In General:
a) If there is only one appointor, unless their will says otherwise, the powers of appointment will pass to their legal personal representatives.
b) If there are two or more joint appointors, as each one dies, the powers of appointment will pass to the remaining joint appointors until there is only one left. Then, the powers will pass to that person’s LPRs.
c) If any of the appointors are considered independent (e.g., an accountant or solicitor), then that person will never have the sole power of appointment. In other words, once there is only one family member appointor and the independent appointor remaining, the powers of appointment will pass to the family member’s LPRs upon their death. However, we require specific instructions in this regard to be specified in the schedule to the deed.
d) The appointors may choose not to be joint in the context of survivorship, meaning that upon their death, their own power of appointment will pass to
their own LPRs, rather than to any surviving joint appointors.
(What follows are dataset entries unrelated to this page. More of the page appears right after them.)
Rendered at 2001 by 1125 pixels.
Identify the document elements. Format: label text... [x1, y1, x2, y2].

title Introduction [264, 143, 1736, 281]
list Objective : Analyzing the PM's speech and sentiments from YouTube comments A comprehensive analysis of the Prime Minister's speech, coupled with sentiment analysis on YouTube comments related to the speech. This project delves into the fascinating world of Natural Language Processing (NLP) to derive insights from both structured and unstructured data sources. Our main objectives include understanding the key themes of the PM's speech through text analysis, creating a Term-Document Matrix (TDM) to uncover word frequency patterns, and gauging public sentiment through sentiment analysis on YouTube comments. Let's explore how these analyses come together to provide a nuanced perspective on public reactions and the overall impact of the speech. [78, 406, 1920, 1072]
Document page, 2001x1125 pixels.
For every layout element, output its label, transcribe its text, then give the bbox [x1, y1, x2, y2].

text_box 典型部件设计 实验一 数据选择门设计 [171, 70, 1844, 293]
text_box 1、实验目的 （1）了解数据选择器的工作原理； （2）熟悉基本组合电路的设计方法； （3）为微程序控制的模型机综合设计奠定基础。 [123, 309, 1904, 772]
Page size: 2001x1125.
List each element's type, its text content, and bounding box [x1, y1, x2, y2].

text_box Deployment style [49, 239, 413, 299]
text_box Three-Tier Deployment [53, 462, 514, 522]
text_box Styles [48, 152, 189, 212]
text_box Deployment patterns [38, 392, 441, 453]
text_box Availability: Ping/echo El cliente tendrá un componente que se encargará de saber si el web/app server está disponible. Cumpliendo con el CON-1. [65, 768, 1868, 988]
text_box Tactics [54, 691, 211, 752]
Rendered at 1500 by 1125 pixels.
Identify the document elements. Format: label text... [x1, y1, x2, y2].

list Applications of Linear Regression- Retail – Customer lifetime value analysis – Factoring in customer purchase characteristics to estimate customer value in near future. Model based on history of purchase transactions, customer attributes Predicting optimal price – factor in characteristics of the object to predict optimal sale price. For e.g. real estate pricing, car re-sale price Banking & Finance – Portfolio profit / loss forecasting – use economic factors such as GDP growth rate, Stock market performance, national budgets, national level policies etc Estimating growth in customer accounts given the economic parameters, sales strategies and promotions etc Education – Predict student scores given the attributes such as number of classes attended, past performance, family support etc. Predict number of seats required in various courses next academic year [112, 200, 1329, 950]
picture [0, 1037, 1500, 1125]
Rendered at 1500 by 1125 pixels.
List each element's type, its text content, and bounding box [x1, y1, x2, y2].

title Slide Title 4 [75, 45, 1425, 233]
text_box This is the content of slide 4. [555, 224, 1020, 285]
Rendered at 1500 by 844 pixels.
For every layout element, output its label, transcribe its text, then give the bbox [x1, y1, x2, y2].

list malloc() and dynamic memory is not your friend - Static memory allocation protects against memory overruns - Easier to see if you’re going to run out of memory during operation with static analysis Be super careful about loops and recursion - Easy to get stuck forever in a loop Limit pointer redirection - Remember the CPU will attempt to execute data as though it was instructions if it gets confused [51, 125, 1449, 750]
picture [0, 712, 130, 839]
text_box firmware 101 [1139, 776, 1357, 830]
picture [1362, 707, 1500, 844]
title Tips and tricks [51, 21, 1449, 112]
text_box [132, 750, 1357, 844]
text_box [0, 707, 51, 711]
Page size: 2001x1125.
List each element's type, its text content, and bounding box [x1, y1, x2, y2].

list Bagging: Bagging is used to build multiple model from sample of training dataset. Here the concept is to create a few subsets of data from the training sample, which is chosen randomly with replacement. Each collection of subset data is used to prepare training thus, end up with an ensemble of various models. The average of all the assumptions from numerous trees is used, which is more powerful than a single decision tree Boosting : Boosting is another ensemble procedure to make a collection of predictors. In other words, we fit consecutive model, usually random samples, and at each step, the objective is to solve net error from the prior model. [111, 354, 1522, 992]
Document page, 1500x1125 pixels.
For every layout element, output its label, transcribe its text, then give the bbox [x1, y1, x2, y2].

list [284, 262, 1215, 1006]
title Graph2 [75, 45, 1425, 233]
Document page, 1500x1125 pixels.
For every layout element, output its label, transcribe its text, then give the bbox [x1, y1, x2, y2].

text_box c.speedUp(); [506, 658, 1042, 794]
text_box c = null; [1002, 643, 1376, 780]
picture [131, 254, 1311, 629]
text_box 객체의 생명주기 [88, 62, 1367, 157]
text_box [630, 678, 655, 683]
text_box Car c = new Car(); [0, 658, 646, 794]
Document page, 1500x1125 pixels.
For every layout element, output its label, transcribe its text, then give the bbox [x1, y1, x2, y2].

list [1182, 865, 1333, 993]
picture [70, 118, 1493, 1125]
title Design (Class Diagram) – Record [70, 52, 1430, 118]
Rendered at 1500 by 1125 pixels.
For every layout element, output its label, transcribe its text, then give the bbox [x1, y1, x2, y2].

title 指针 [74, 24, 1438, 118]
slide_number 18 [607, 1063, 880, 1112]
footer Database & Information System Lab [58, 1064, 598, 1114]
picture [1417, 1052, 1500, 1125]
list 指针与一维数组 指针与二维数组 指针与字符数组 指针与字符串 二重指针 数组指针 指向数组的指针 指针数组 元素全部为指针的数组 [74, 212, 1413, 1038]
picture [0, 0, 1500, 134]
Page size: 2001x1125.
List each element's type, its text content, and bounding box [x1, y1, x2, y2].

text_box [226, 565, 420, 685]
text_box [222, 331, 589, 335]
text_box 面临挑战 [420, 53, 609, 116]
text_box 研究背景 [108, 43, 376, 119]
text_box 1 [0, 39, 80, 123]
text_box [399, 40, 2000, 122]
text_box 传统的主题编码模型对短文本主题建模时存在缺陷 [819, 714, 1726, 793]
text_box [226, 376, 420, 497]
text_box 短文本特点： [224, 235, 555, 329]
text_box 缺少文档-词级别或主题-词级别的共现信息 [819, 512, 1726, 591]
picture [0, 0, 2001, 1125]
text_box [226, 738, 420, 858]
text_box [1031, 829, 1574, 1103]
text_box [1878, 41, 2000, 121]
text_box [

When a husband and wife are joint appointors, the deed is set up as described in point 2 above.
Finally, an appointor may be automatically removed if they become bankrupt or mentally ill, or if the appointor is acting in the capacity of, or on behalf of, a trustee in bankruptcy, liquidator or administrator, or the Family Court Registrar, but they can resume their position if the condition that caused the Appointor to be removed ends, is reversed or otherwise ceases.